Following are just some of the learning activities used by Lesley Ellis School staff to help students of all age groups learn more about and become engaged in the 2020 local, regional and national election processes.
The young students in kindergarten teacher Patricia Lewis’s class brought up the election even before she began teaching them about the electoral process with the magazine Time for Kids during the last week in October.

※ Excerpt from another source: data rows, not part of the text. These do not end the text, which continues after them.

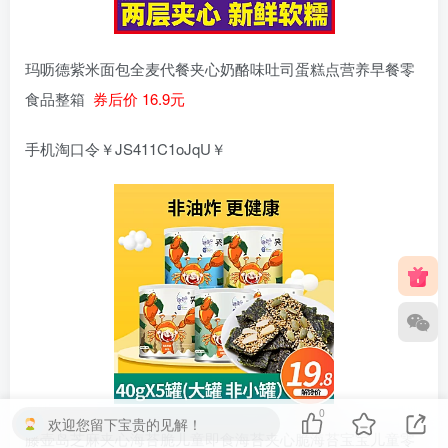
玛呖德紫米面包全麦代餐夹心奶酪味吐司蛋糕点营养早餐零
食品整箱
券后价 16.9元
手机淘口令￥JS411C1oJqU￥
0
欢迎您留下宝贵的见解！
藤壶岛芝麻夹心海苔脆儿童即食海苔夹心脆海苔宝宝儿童零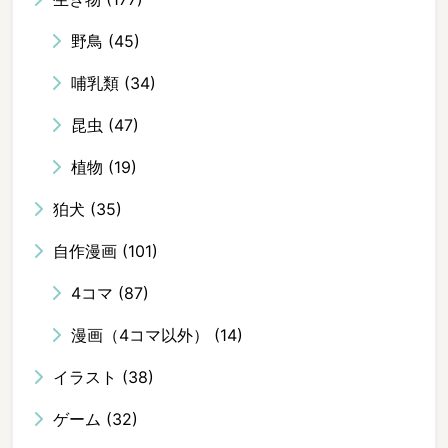
野鳥
(45)
哺乳類
(34)
昆虫
(47)
植物
(19)
狛犬
(35)
自作漫画
(101)
4コマ
(87)
漫画（4コマ以外）
(14)
イラスト
(38)
ゲーム
(32)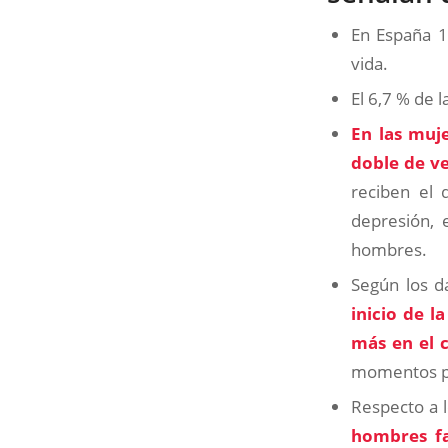
En España 1
vida.
El 6,7 % de 
En las muje
doble de v
reciben el 
depresión, 
hombres.
Según los d
inicio de l
más en el 
momentos pr
Respecto a l
hombres fa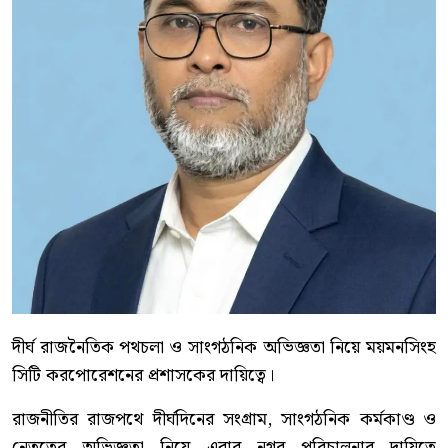
দীর্ঘ রাজনৈতিক পথচলা ও সাংগঠনিক অভিজ্ঞতা নিয়ে ময়মনসিংহ
সিটি করপোরেশনের প্রশাসকের দায়িত্বে।
রাজনীতির রাজপথে দীর্ঘদিনের সংগ্রাম, সাংগঠনিক কর্মকাণ্ড ও
নেতৃত্বের অভিজ্ঞতা নিয়ে এবার নগর পরিচালনার দায়িত্বে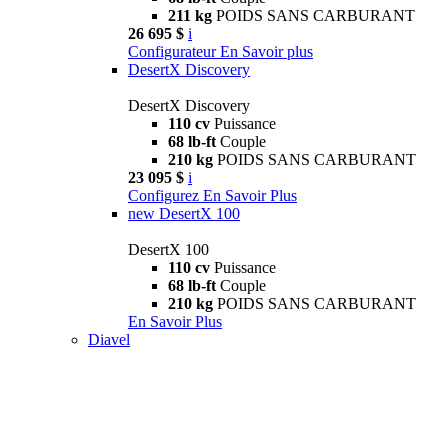
211 kg
POIDS SANS CARBURANT
26 695 $
i
Configurateur
En Savoir plus
DesertX Discovery
DesertX Discovery
110 cv
Puissance
68 lb-ft
Couple
210 kg
POIDS SANS CARBURANT
23 095 $
i
Configurez
En Savoir Plus
new
DesertX 100
DesertX 100
110 cv
Puissance
68 lb-ft
Couple
210 kg
POIDS SANS CARBURANT
En Savoir Plus
Diavel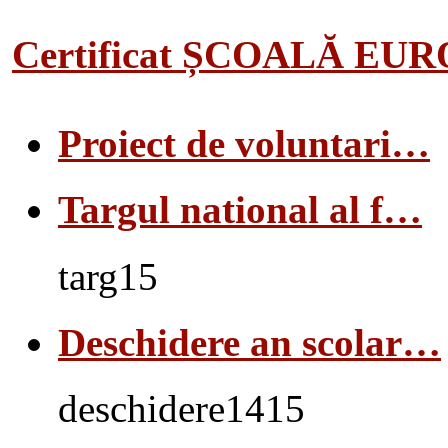
Certificat ȘCOALĂ EU
Proiect de voluntari…
Targul national al f…
targ15
Deschidere an scolar…
deschidere1415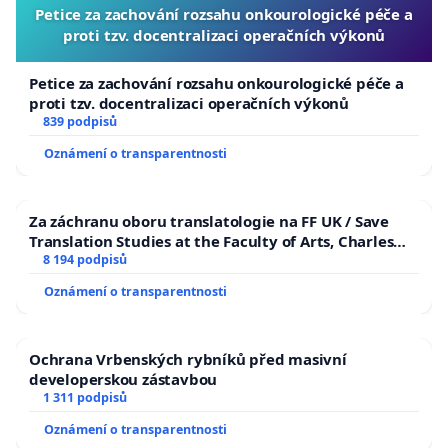
Petice za zachování rozsahu onkourologické péče a
proti tzv. docentralizaci operačních výkonů
Petice za zachování rozsahu onkourologické péče a
proti tzv. docentralizaci operačních výkonů
839 podpisů
Oznámení o transparentnosti
Za záchranu oboru translatologie na FF UK / Save
Translation Studies at the Faculty of Arts, Charles
University
8 194 podpisů
Oznámení o transparentnosti
Ochrana Vrbenských rybníků před masivní
developerskou zástavbou
1 311 podpisů
Oznámení o transparentnosti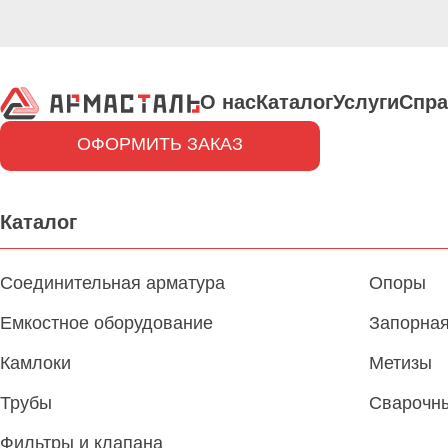
О нас
Каталог
Услуги
Спра
ОФОРМИТЬ ЗАКАЗ
Каталог
Соединительная арматура
Опоры
Емкостное оборудование
Запорная
Камлоки
Метизы
Трубы
Сварочн
Фильтры и клапана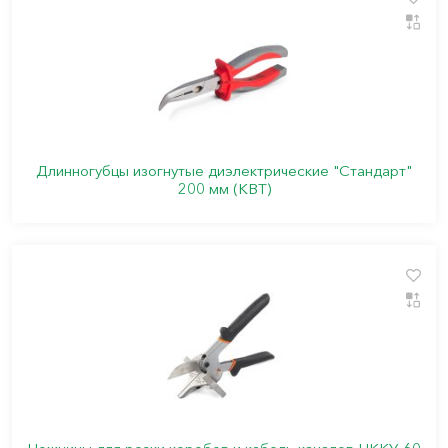
Длинногубцы изогнутые диэлектрические "Стандарт"
200 мм (КВТ)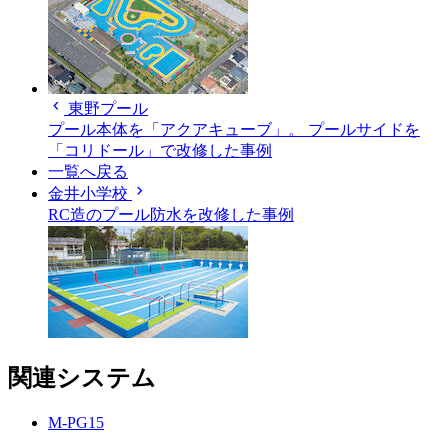
chevron_left
東野プール
プール本体を「アクアキューブ」。 プールサイドを
「コリドール」で改修した事例
一覧へ戻る
chevron_right
金井小学校
RC造のプール防水を改修した事例
関連システム
M-PG15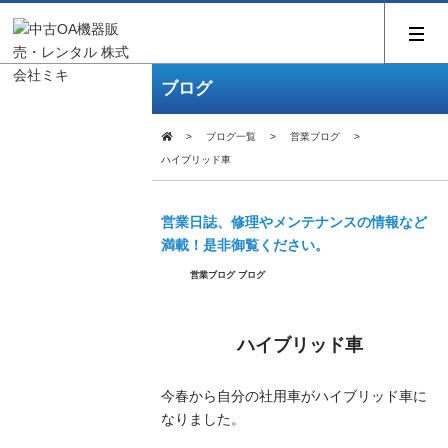
ブログ
ブログ一覧
営業ブログ
ハイブリッド車
営業日誌、修理やメンテナンスの情報など
満載！是非御覧ください。
営業ブログ
ブログ
ハイブリッド車
今春から自分の社用車がハイブリッド車に
なりました。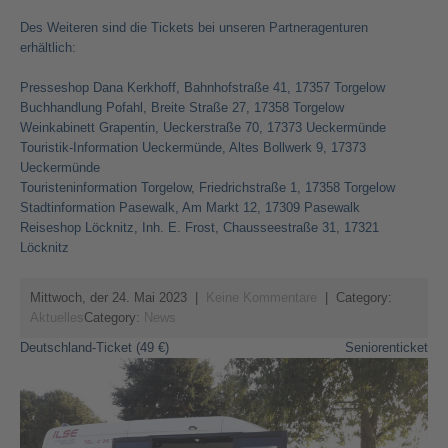
Des Weiteren sind die Tickets bei unseren Partneragenturen
erhältlich:
Presseshop Dana Kerkhoff, Bahnhofstraße 41, 17357 Torgelow
Buchhandlung Pofahl, Breite Straße 27, 17358 Torgelow
Weinkabinett Grapentin, Ueckerstraße 70, 17373 Ueckermünde
Touristik-Information Ueckermünde, Altes Bollwerk 9, 17373
Ueckermünde
Touristeninformation Torgelow, Friedrichstraße 1, 17358 Torgelow
Stadtinformation Pasewalk, Am Markt 12, 17309 Pasewalk
Reiseshop Löcknitz, Inh. E. Frost, Chausseestraße 31, 17321
Löcknitz
Mittwoch, der 24. Mai 2023
|
Keine Kommentare
| Category:
Aktuelles
Category:
News
Beitragsnavigation
Deutschland-Ticket (49 €)
Seniorenticket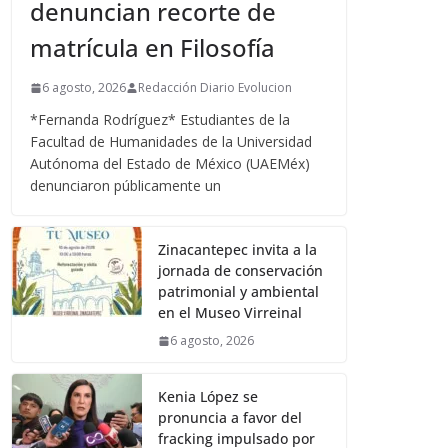
denuncian recorte de
matrícula en Filosofía
6 agosto, 2026
Redacción Diario Evolucion
*Fernanda Rodríguez* Estudiantes de la
Facultad de Humanidades de la Universidad
Autónoma del Estado de México (UAEMéx)
denunciaron públicamente un
Zinacantepec invita a la
jornada de conservación
patrimonial y ambiental
en el Museo Virreinal
6 agosto, 2026
Kenia López se
pronuncia a favor del
fracking impulsado por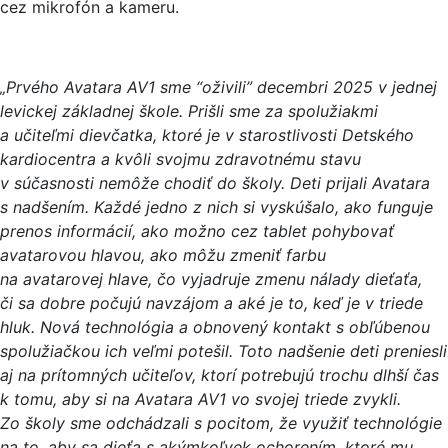
cez mikrofón a kameru.
„Prvého Avatara AV1 sme “oživili” decembri 2025 v jednej
levickej základnej škole. Prišli sme za spolužiakmi
a učiteľmi dievčatka, ktoré je v starostlivosti Detského
kardiocentra a kvôli svojmu zdravotnému stavu
v súčasnosti nemôže chodiť do školy. Deti prijali Avatara
s nadšením. Každé jedno z nich si vyskúšalo, ako funguje
prenos informácií, ako možno cez tablet pohybovať
avatarovou hlavou, ako môžu zmeniť farbu
na avatarovej hlave, čo vyjadruje zmenu nálady dieťaťa,
či sa dobre počujú navzájom a aké je to, keď je v triede
hluk. Nová technológia a obnovený kontakt s obľúbenou
spolužiačkou ich veľmi potešil. Toto nadšenie deti preniesli
aj na prítomných učiteľov, ktorí potrebujú trochu dlhší čas
k tomu, aby si na Avatara AV1 vo svojej triede zvykli.
Zo školy sme odchádzali s pocitom, že využiť technológie
na to, aby sa dieťa s akýmkoľvek ochorením, ktoré mu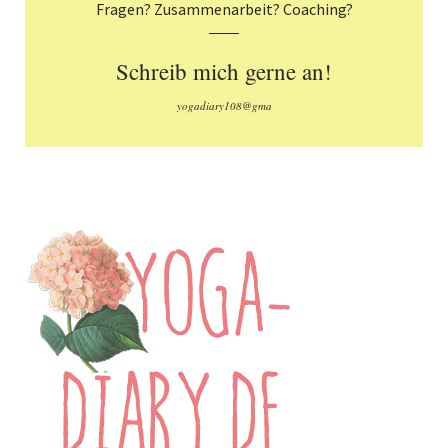
Fragen? Zusammenarbeit? Coaching?
Schreib mich gerne an!
yogadiary108@gma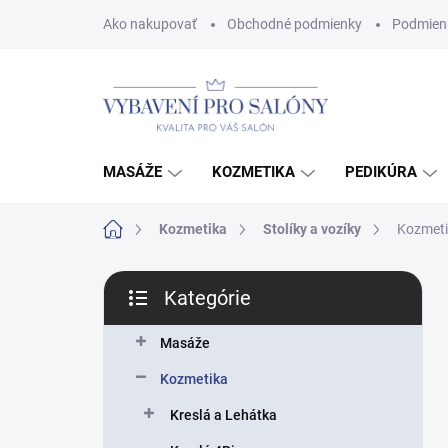
Prejsť
Ako nakupovať
Obchodné podmienky
Podmien
na
obsah
MASÁŽE
KOZMETIKA
PEDIKÚRA
Domov
Kozmetika
Stolíky a vozíky
Kozmeti
B
Kategórie
o
Preskočiť
č
kategórie
n
Masáže
ý
Kozmetika
p
a
Kreslá a Lehátka
n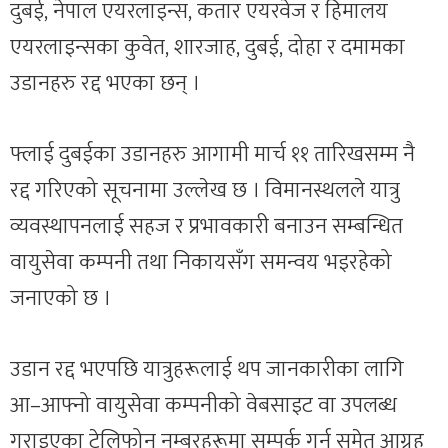
दुबई, नेपाल एयरलाइन्स, कतार एयरवेज र हिमालय
एयरलाइन्सका कुवेत, शारजाह, दुबई, दोहा र दमामका
उडानहरु रद्द भएका छन् ।
फ्लाई दुबईका उडानहरु आगामी मार्च ११ तारिखसम्म नै
रद्द गरिएको सूचनामा उल्लेख छ । विमानस्थलले यात्रु
व्यवस्थापनलाई सहज र प्रभावकारी बनाउन सम्बन्धित
वायुसेवा कम्पनी तथा निकायसँग समन्वय भइरहेको
जनाएको छ ।
उडान रद्द भएपछि यात्रुहरूलाई थप जानकारीका लागि
आ–आफ्नो वायुसेवा कम्पनीको वेबसाइट वा उपलब्ध
गराइएका टेलिफोन नम्बरहरूमा सम्पर्क गर्न समेत आग्रह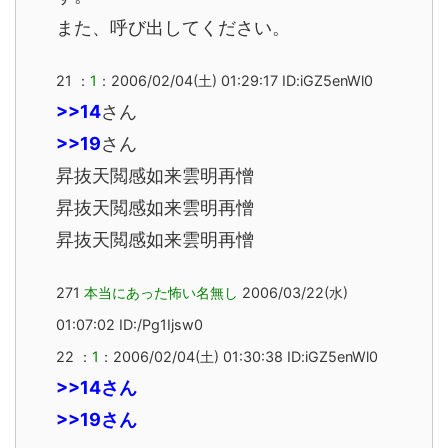
また、呼び出してください。
21 ：
1
：2006/02/04(土) 01:29:17 ID:iGZ5enWl0
>>14
さん
>>19
さん
昇抜天閲感如来雲明再憎
昇抜天閲感如来雲明再憎
昇抜天閲感如来雲明再憎
271
本当にあった怖い名無し
2006/03/22(水)
01:07:02 ID:/Pg1Ijsw0
22 ：
1
：2006/02/04(土) 01:30:38 ID:iGZ5enWl0
>>14
さん
>>19
さん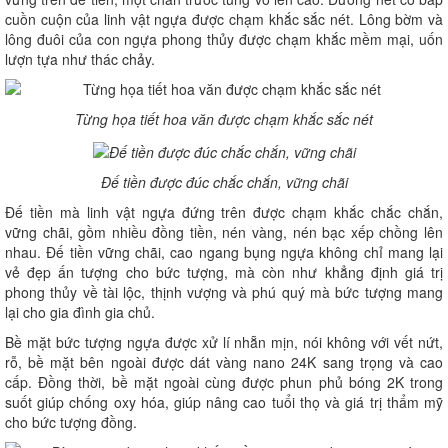
cuồn cuộn của linh vật ngựa được chạm khắc sắc nét. Lông bờm và
lông đuôi của con ngựa phong thủy được chạm khắc mềm mại, uốn
lượn tựa như thác chảy.
Từng họa tiết hoa văn được chạm khắc sắc nét
Đế tiền được đúc chắc chắn, vững chãi
Đế tiền mà linh vật ngựa đứng trên được chạm khắc chắc chắn,
vững chãi, gồm nhiều đồng tiền, nén vàng, nén bạc xếp chồng lên
nhau. Đế tiền vững chãi, cao ngang bụng ngựa không chỉ mang lại
vẻ đẹp ấn tượng cho bức tượng, mà còn như khẳng định giá trị
phong thủy về tài lộc, thịnh vượng và phú quý mà bức tượng mang
lại cho gia đình gia chủ.
Bề mặt bức tượng ngựa được xử lí nhẵn mịn, nói không với vết nứt,
rỗ, bề mặt bên ngoài được dát vàng nano 24K sang trọng và cao
cấp. Đồng thời, bề mặt ngoài cùng được phun phủ bóng 2K trong
suốt giúp chống oxy hóa, giúp nâng cao tuổi thọ và giá trị thẩm mỹ
cho bức tượng đồng.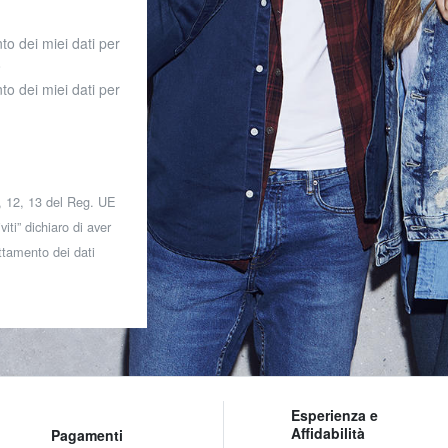
to dei miei dati per
o
to dei miei dati per
 7, 12, 13 del Reg. UE
iti” dichiaro di aver
attamento dei dati
Esperienza e
Affidabilità
Pagamenti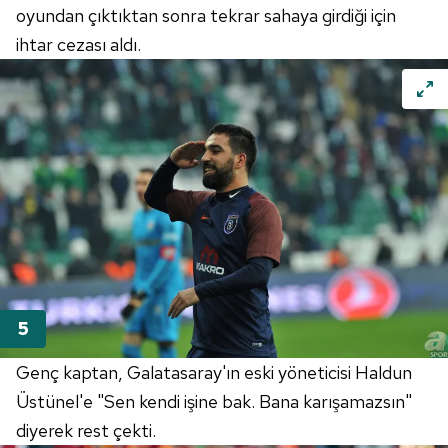
oyundan çıktıktan sonra tekrar sahaya girdiği için
ihtar cezası aldı.
Genç kaptan, Galatasaray'ın eski yöneticisi Haldun
Üstünel'e "Sen kendi işine bak. Bana karışamazsın"
diyerek rest çekti.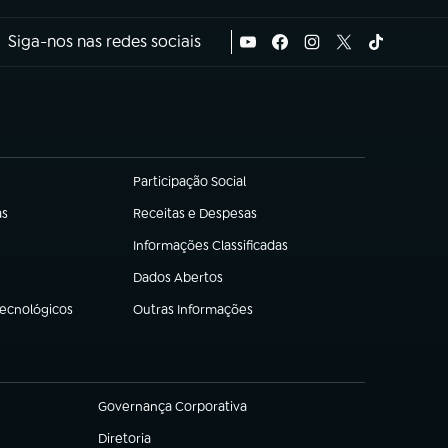
Siga-nos nas redes sociais
Participação Social
(abre em nova aba)
as
Receitas e Despesas
(abre em nova aba)
Informações Classificadas
(abre em nova aba)
Dados Abertos
(abre em nova aba)
Tecnológicos
Outras Informações
(abre em nova aba)
Governança Corporativa
(abre em nova aba)
Diretoria
(abre em nova aba)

Also, as part of their Question of the Day, the students plan to take a vote on a topic of interest on November 3rd. In all of her lessons, Patricia has emphasized the importance of voting to be heard.
First and Second Graders
The students in classes taught by first grade teacher Barbara Quoos and second grade teacher Denise Cadieros have been learning about the 2020 presidential election. The six- and seven-year-olds have also been working on a cross-curricula project to better understand the election process and why it is important to vote. The students have asked other classes to participate in their project by casting a “mail-in ballot” for their favorite storybook characters.
First and second grade teacher Maija Alksnitis has used a variety of age-appropriate picture book read-alouds as springboards to help her students understand that “people vote to choose community leaders who they trust to make good decisions for everybody.” They’ve been learning also who can run for president and who has been allowed to vote during our country’s history.
Students explored the campaign process by trying to convince each other to vote for a favorite fruit. This has helped them understand the importance of getting enough information about an issue before making a choice.
Fifth and Six Grade Classes
The students in classes taught by fifth grade teachers Sara West and Robyn Virball have been studying the importance of voting, learning about the role and function of government, and discussing the prevalence of voter suppression tactics using the Power of Future Voters lesson plan. Students have also been encouraged to use their problem-solving skills to address voter suppression laws that seek to limit the civic engagement of youth voters.
Sixth grade teachers Sue Smith and Max Utter also have also used this curriculum to encourage students to “engage in dialogue about how elections greatly impact their lives on a daily basis.”
Robert Smithney has worked with 7th and 8th graders to cover the election as part of their history curriculum. After completing a unit on the Bill of Rights, students are spending the rest of the year learning about advocating for those civil liberties and when in history they have been taken away (Nazi Germany, black and women’s voting in the United States, etc).
Students have studied the electoral college and explored gerrymandering, looking at what is fair and who determines what fair is in today’s politics. While the middle schoolers did not delve into “where each presidential candidate stands on the issues,” they have been looking into the poll numbers for the November election and what some of the possible outcomes may be.
Lesley Ellis librarian Margaret Muirhead visited the independent school’s sixth-grade history classes during October to help the students better appreciate the importance of the100th anniversary of the 19th Amendment. Employing the innovative tool WebQuest, Margaret created a project to help students learn about changemakers who have been overlooked for their important contributions in the fight to vote. Women of color like Ida B. Wells, Mary Church Terrell and Mabel Ping-Hua Lee had a vital role in organizing, marching and making women’s suffrage happen.
Also in Library class, elementary students have been talking about the history of voting rights. They have been investigating who has been able to vote and who has been barred from voting – in the past as well as what is happening today. They’ve read picture books like Sofia Valdez, Future Prez by Andrea Beaty, Equality’s Call: The History of Voting Rights in America by Deborah Diesen, Vote for Our Future by Margaret McNamara, and Finish the Fight: The Brave and Revolutionary Women Who Fought for the Right to Vote by Veronica Chambers.